━━━━━ TESTO CITATO

Religio indica legame, certo, ma non è sottomissione, bensì, al contrario passaggio dalla rigida legge dell’Antico Testamento alla soave legge di Amore e di Libertà che è il Cristianesimo2.

Meditiamo il messaggio di Gesù: “Se rimarrete nella mia parola, sarete veramente miei discepoli, conoscerete la verità e la verità vi farà liberi” (Giov. 8, 31-32). Se rimarrete nella mia parola – ossia se conserverete intatto il Depositum Fidei, che consiste non soltanto nella Sacra Bibbia, la Parola di Dio, ma nella Tradizione della Chiesa e nei Dogmi che attraverso i secoli (fino alla proclamazione dell’Assunzione di Maria Santissima in Cielo) hanno illuminato il Credo Cristiano. Di conseguenza, solo la verità vi farà liberi. Lenin disse: “la menzogna è la nostra arma più potente”. E il diavolo, si sa, è padre della menzogna (Giov. 8,44). Il nostro parlare di cristiani invece deve essere improntato al “sì sì no no – ciò che si dice in più, viene dal maligno” (Mt. 5,37). La nostra arma è la verità, verità del Dogma immutabile, verità della Chiesa, verità del Cristo vivente nel Suo Corpo Mistico, la comunità dei veri credenti. E questa verità, lo sappiamo, ci libera e ci proietta verso il Cielo, come gli uccelli (che Gesù ci raccomanda di osservare ed imitare), e verso l’Eternità, come i Santi.

Come guida sicura in questo itinerario nel fondamento primo della dignità umana, la libertà appunto, ho scelto il filosofo Cornelio Fabro (1911-1995), tomista insigne e traduttore di Kierkegaard, il pensatore che più di ogni altro si è immerso nel dramma dell’ateismo contemporaneo che ci ha portato a dove ci troviamo ora. Fabro ha svelato l’origine, lo sviluppo e i reconditi disegni di questo percorso verso il nichilismo dell’uomo moderno e ha fornito un antidoto in quella teologia esistenziale, la quale ha per fondamento il mistero della libertà, che qui riproponiamo, in tutti suoi sviluppi, tentando di attualizzarla nel mondo in cui viviamo.

Oggi infatti “il problema della libertà radicale non può essere ulteriormente differito”3. Ovviamente non si parla qui della libertà liberale, puramente orizzontale, di scelta indifferente di ciò che piace in base a criteri puramente utilitaristici, bensì di quella “piattaforma” che permette di “fare il balzo ed avventurarsi nel rischio della scelta radicale”4, pro o contro Dio, nell’unica alternativa per il cattolicesimo o l’ateismo.

━━━━━━━━━━
━━━━━ DATI GREZZI

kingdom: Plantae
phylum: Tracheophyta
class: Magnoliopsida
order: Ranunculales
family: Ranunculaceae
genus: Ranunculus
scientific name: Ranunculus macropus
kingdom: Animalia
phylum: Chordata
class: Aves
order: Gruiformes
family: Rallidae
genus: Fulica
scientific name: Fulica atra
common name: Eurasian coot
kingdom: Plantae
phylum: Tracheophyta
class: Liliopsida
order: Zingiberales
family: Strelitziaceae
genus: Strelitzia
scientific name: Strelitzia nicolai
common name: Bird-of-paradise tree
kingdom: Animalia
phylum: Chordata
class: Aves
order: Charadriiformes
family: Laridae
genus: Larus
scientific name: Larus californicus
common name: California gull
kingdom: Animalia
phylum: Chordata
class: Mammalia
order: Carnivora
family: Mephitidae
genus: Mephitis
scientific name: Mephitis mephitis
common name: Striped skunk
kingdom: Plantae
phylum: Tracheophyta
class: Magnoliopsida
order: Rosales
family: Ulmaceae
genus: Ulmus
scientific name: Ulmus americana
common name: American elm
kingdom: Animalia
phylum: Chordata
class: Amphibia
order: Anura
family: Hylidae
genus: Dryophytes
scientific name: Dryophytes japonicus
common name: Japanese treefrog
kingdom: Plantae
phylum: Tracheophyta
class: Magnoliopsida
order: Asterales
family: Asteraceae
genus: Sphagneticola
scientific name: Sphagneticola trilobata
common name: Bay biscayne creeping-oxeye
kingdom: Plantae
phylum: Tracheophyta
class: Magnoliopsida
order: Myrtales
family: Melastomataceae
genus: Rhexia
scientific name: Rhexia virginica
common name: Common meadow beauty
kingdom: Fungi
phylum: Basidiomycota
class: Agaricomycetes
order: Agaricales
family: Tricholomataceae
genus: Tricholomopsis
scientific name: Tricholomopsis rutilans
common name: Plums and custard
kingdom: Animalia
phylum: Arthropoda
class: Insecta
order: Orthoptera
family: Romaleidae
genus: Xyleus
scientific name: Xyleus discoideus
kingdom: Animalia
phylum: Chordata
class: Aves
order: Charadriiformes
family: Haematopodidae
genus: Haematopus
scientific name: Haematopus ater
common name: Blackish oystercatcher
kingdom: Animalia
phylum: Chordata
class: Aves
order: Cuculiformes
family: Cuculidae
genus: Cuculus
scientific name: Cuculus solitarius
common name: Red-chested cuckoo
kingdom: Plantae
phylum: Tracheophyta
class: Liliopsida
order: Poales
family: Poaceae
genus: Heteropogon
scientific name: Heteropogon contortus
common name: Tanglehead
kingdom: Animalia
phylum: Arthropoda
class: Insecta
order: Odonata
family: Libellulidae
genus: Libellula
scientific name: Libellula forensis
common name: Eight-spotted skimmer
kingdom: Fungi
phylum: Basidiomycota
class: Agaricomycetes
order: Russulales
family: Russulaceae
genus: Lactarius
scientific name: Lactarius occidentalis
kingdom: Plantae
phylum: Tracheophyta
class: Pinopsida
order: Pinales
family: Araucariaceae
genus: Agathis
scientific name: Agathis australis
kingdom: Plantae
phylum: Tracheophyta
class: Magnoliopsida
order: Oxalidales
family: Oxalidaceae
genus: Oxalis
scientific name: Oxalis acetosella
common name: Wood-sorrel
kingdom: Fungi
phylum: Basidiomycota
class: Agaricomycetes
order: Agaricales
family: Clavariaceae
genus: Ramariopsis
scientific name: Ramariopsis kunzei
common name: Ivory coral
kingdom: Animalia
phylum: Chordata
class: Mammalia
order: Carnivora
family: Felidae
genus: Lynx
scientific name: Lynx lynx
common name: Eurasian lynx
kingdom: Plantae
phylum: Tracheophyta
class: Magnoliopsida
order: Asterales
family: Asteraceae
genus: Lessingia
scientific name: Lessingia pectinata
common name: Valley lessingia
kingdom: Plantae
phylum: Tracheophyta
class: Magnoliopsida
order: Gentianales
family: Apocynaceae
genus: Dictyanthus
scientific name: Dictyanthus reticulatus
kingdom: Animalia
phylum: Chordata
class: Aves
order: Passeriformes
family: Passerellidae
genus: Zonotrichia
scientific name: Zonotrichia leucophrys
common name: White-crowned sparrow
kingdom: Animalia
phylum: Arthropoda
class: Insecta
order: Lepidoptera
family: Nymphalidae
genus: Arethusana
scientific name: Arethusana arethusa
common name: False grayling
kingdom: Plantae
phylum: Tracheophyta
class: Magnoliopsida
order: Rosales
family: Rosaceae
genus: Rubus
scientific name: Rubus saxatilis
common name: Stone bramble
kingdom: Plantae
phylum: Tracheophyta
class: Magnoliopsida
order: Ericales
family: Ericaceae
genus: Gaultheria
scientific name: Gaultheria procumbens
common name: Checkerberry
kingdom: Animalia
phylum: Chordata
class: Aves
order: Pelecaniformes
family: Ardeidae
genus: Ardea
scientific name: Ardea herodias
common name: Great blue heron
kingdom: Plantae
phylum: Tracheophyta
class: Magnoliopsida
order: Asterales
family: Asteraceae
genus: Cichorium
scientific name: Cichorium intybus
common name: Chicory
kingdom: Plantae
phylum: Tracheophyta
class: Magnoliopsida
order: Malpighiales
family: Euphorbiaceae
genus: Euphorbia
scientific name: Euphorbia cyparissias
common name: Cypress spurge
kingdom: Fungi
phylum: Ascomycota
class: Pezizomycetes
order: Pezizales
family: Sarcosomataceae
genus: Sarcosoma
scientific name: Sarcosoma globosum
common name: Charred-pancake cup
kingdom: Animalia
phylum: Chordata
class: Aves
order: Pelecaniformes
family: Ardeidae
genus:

━━━━━━━━━━

CONSEGNE:
(a) Quale filosofo viene scelto come guida nel testo sulla libertà?
(b) Prosegui il testo sulla libertà dopo la sua ultima frase.
L'elenco non ha alcun legame con il testo sulla libertà.

SOLUZIONI:
(a) Il filosofo Cornelio Fabro.

(b)
La teologia di riferimento è quel “prolungamento della fede nella ragione e lo sforzo della ragione di portare il messaggio rivelato all’interno dell’esistente, che è l’uomo storico, per impegnare la sua libertà”. Tuttavia è bene ricordare che “sia la ragione sia la fede non operano la sintesi dell’esistenza se non in quanto sono destinate ad incontrarsi come i due poli della soggettività. Solo a questo modo le due luci possono occupare il campo della coscienza per confrontarsi e aprire l’orizzonte ultimo della libertà”5.

Nell’orizzonte dello spiritualismo biblico l’uomo è detto creato a immagine di Dio perché dotato di intelletto e di libertà. Se la libertà va riconosciuta, come dice S. Tommaso, “universalis motor omnium” (In III Sent., d. 27, q. II, a. 3), allora è chiaro che qui si gioca tutto per l’uomo, la sua dignità, la sua possibilità di partecipare alla vita divina stessa, così come di perdersi nella schiavitù del peccato, del male, di un mondo che promette tutto e ci getta solo nel Nulla di una vita disperata.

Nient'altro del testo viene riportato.